Entries shown
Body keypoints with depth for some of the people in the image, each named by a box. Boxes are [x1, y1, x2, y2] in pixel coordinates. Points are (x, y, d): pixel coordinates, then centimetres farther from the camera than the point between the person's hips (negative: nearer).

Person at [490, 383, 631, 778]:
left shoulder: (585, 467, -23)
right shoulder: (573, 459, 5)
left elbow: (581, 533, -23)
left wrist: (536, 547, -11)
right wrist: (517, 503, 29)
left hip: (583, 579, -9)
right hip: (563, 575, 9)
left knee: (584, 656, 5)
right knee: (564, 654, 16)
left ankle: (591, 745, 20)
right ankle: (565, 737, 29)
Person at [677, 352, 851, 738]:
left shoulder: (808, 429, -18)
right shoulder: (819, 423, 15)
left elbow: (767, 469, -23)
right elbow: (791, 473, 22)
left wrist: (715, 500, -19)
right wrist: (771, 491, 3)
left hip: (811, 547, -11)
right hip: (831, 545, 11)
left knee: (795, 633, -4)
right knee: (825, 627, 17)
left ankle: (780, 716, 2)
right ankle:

Task prompt
Copy every line of the listing above, headers and box lines included, and offset each value in the keypoint triples (x, y and depth) by +68. Leave the box coordinates and all other numbers unchanged.

Output of the exercise
Body keypoints with depth for some of the people in the image, each named by a box. Boxes are [x1, y1, x2, y2] in pixel coordinates. Points are (x, y, d): pixel coordinates, then centimetres farther from the camera than the point between the person's hips (negative: nearer).

Person at [490, 383, 631, 778]:
left shoulder: (653, 535, 45)
right shoulder: (641, 527, 73)
left elbow: (649, 601, 45)
left wrist: (604, 615, 57)
right wrist: (585, 571, 97)
left hip: (651, 647, 59)
right hip: (631, 643, 77)
left knee: (652, 724, 73)
right knee: (632, 722, 84)
left ankle: (659, 813, 88)
right ankle: (633, 805, 97)
Person at [677, 352, 851, 738]:
left shoulder: (876, 497, 50)
right shoulder: (887, 491, 83)
left elbow: (835, 537, 45)
right elbow: (859, 541, 90)
left wrist: (783, 568, 49)
right wrist: (839, 559, 71)
left hip: (879, 615, 57)
right hip: (899, 613, 79)
left knee: (863, 701, 64)
right knee: (893, 695, 85)
left ankle: (848, 784, 70)
right ankle:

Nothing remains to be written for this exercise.